$1 Quadrillion dollars of Unregulated Debt At Core of Coming Derivatives Crisis

September 30, 2008 by · Leave a Comment
Filed under: Economic News 

This, in my opinion is the real crisis that is happening behind the scenes and is the elephant in the corner that no one is talking about. The real issue is when Bear Sterns, Fannie Mae, Freddie Mac and Lehman Brothers went under or were taken over this triggered by some estimates between $3-5 trillion dollars of these debt insurance contracts. That would be fine if these were regulated instruments of protection that had rules on the books for how much loss reserve you have to carry on your balance sheet against loss. But these were not those types of contracts.

They were instead unregulated insurance contracts between almost any two parties the each believe had a reasonable ability to function under the terms of the contract. They have been around since the early 1990’s, so this is how they have increased to a size of this proportion. Now with the GSE’s as the biggest real estate hedge funds (basically) in the U.S. and Bear and Lehman, who by the way was a top ten derivatives dealer so they were a counter party to many clients.

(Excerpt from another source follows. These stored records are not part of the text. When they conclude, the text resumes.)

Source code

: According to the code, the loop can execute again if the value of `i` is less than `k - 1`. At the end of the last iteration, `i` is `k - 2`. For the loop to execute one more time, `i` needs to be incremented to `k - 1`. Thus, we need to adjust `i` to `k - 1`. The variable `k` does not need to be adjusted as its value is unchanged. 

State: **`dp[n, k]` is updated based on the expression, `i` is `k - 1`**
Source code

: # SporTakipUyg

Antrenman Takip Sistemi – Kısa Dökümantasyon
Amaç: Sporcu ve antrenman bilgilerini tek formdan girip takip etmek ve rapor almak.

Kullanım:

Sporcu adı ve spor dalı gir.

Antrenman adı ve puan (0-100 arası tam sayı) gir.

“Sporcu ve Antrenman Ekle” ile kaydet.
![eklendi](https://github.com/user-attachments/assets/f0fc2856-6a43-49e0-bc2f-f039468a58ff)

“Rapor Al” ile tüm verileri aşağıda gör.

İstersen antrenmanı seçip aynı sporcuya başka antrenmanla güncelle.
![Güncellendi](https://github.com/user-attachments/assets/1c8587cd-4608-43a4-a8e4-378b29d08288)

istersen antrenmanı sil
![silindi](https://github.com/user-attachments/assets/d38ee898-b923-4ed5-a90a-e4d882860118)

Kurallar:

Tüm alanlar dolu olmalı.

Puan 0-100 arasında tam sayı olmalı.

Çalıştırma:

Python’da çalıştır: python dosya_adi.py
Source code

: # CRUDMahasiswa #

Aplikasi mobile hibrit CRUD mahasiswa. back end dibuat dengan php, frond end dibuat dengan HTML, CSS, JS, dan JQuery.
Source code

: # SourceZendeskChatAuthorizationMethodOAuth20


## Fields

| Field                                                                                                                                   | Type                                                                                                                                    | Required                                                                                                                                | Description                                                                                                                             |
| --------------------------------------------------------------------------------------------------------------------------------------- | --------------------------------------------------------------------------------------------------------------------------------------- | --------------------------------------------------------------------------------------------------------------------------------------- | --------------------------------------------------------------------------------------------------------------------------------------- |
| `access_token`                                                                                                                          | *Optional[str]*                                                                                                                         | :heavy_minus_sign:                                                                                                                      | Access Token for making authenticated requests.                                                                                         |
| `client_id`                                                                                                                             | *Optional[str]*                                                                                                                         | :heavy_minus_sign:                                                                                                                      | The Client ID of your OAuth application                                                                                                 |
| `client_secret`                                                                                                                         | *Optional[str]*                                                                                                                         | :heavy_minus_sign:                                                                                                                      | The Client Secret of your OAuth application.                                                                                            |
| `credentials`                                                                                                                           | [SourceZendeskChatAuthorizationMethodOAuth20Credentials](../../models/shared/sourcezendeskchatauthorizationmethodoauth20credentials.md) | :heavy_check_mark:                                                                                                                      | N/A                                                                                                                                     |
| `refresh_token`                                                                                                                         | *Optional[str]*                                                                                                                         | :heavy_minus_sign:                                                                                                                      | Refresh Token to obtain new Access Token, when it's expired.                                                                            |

Now we have dominoes falling and no one knows what exposure other firms do so they are hesitate to lend with each other. Another problem was the fact of this being a method of generating fees for your firm, it was something that gained support and other players jumped into the game and this drove fees down and in essence under-priced risk on debt instruments that were being used in a bubble market. It is a very difficult situation and I would say it if plays out like it should then we would see many firms going out of business and the reform of the system to bring trust and prudent regulation into the markets.

Content Piece:

Despite all the blather and swearing-on-the-Bible pronunciamentos from establishment “pundits,” our house-of-cards financial system is not fundamentally sound. Expect such indices as the Dow to tumble even much lower when the Pandora’s box of derivatives is fully opened.

Believe it or not, the Dow is still not far from its all-time peaks, with a lot further to fall. The depression is still in its early stages. We are looking at $1 quadrillion of unregulated debt, with much of it at risk. (And we used to think $1 trillion was a lot.)

These are literally inconceivable sums. Counting one dollar per second, it would take 32 million years to count to one quadrillion.

The stock market in this era of the privately owned Federal Reserve Bank is a giant craps shoot. Much of it is quite unregulated, especially the invisible market of derivatives. The sub-prime mortgage market collapsed, which is now being followed by a giant credit crisis. Now we are looking at the possible collapse of the derivative market.

President Bush failed at every business he has been associated with. He has always had his dad to bail him out to avoid bankruptcy. But this time his dad and even Henry Paulson can’t keep Bush from facing the failure of his economic policies at the helm of the U.S. economy.

America’s oversized debt pyramid has just begun to wind down. The Federal Reserve has announced that it is giving an $85 billion loan to American International Group (AIG), the world’s largest financial conglomerate, in exchange for a nearly 80 percent stake in the firm.